Ionenpolarisation
Die Ionenpolarisation ist eine Art der Polarisation, die in Materialien mit Ionen, wie Salzen oder ionischen Verbindungen, auftritt. In diesen Materialien verursacht ein externes elektrisches Feld eine Verschiebung der Ionen, was zu einer Trennung von positiven und negativen Ladungen und der Erzeugung eines Dipolmoments führt. Im Gegensatz zur elektronischen Polarisation, die die Verschiebung von Elektronen innerhalb eines Moleküls oder Materials umfasst, beinhaltet die Ionenpolarisation die Bewegung ganzer Ionen. Dieser Effekt ist in Materialien mit hoher ionischer Mobilität, wie ionischen Flüssigkeiten, besonders ausgeprägt. Die Ionenpolarisation ist in vielen Bereichen der Wissenschaft und Technologie wichtig, einschließlich der Elektrochemie, Batterietechnologie und dem Verhalten ionischer Feststoffe. Sie ist auch ein Schlüsselfaktor für die Eigenschaften von Materialien, die in Kondensatoren verwendet werden, welche elektrische Bauteile sind, die Energie durch getrennte Ladung speichern.
Elektrische Polarisation
Im Gegensatz zu Metallen, in denen Ladungen frei im Material beweglich sind, sind in Dielektrika alle Ladungen an bestimmte Atome und Moleküle gebunden. Diese Ladungen werden als gebundene Ladungen bezeichnet. Diese Ladungen können jedoch durch Anwendung eines elektrischen Feldes innerhalb eines Atoms oder Moleküls verschoben (polarisiert) werden. Elektrische Polarisation ist eine geringfügige relative Verschiebung von positiven und negativen elektrischen Ladungen in entgegengesetzte Richtungen innerhalb von Atomen oder Molekülen eines Isolators oder Dielektrikums, die durch ein externes elektrisches Feld induziert wird. Diese mikroskopischen Verschiebungen sind nicht so dramatisch wie die Umordnung von Ladungen in einem Leiter, aber ihre kumulativen Effekte erklären das charakteristische Verhalten von dielektrischen Materialien. Wenn ein externes elektrisches Feld auf ein dielektrisches Material angewendet wird, wird dieses Material polarisiert, was bedeutet, dass es ein Dipolmoment erwirbt. Diese Eigenschaft von Dielektrika wird als Polarisierbarkeit bezeichnet. Wenn ein elektrisches Feld auf ein Molekül wirkt, werden die positiven Ladungen entlang des Feldes und die negativen Ladungen in einer dem Feld entgegengesetzten Richtung verschoben. Die Wirkung besteht also darin, die entgegengesetzten Ladungen auseinanderzuziehen, d.h. das Molekül zu polarisieren.
Arten der Polarisation
Es gibt drei Arten der Polarisation:
Elektronische Polarisation: Hierbei werden bei Anwendung eines externen Feldes die Elektronenwolken von Atomen in Bezug auf die schweren Kerne innerhalb der Abmessungen dieser Atome verschoben. Dies wird als elektronische Polarisation bezeichnet.

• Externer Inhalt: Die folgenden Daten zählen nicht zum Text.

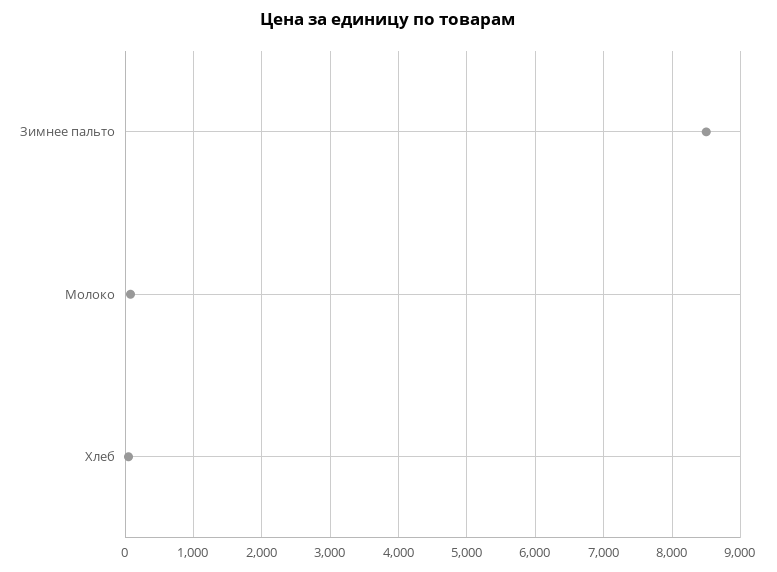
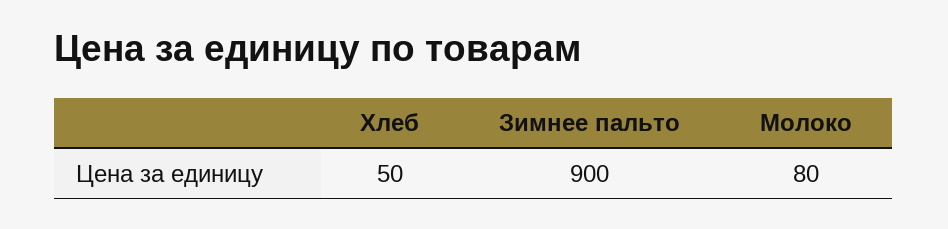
Зимнее пальто: 8500 -> 900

Orientierungspolarisation: Orientierungspolarisation ist eine Polarisation, die entweder den Molekülen inhärent ist oder in jedem Molekül induziert werden kann, in dem eine asymmetrische Verzerrung der Kerne möglich ist (Verzerrungspolarisation). Polare Moleküle sind solche Arten von Dielektrika, bei denen die Chancen, dass positive und negative Moleküle kollidieren, null oder null sind. Dies liegt daran, dass sie alle asymmetrisch geformt sind. H2O ist ein typisches Beispiel. Wenn kein elektrisches Feld vorhanden ist, bewegt sich das elektrische Dipolmoment dieser Moleküle in einer unvorhersehbaren Richtung. Das durchschnittliche Dipolmoment ist 0 als Ergebnis davon. Wenn ein externes elektrisches Feld vorhanden ist, werden sich die Moleküle in dieselbe Richtung wie das elektrische Feld anordnen.
Ionenpolarisation: Ionenpolarisation ist die Polarisation, die durch relative Verschiebungen zwischen positiven und negativen Ionen in ionischen Kristallen (zum Beispiel NaCl) verursacht wird.